* DATA UNDER STUDY *
┌──

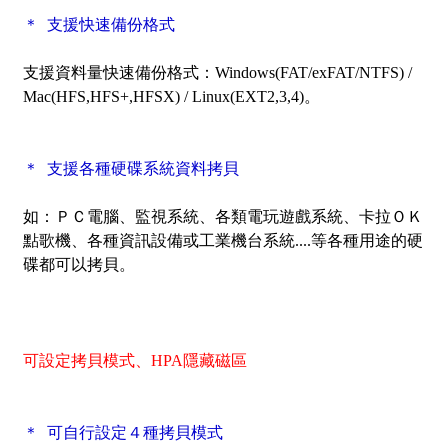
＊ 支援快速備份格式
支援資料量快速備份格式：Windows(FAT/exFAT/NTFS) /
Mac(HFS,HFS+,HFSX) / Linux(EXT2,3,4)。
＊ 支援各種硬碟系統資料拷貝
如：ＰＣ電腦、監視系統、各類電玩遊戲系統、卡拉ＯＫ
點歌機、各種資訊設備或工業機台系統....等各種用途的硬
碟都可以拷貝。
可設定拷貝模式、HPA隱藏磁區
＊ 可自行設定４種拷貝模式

└──
┌──

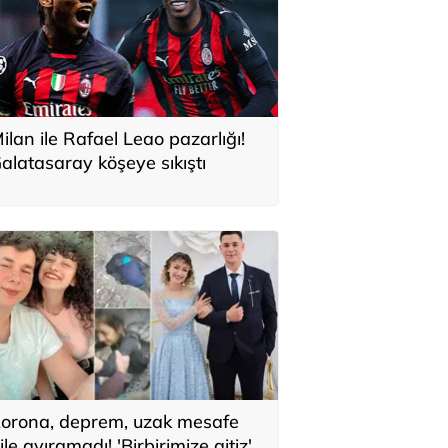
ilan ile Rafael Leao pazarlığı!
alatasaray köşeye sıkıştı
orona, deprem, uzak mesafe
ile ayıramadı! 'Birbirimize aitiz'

└──

* PROBLEM *
Between the lines holding "ilan ile Rafael Leao pazarlığı!" and "ile ayıramadı! 'Birbirimize aitiz'", inclusive, rewrite the lines with "deprem" swapped for "yangın" and everything else left as it stands.

* ANSWER TO THE PROBLEM *
ilan ile Rafael Leao pazarlığı!
alatasaray köşeye sıkıştı
orona, yangın, uzak mesafe
ile ayıramadı! 'Birbirimize aitiz'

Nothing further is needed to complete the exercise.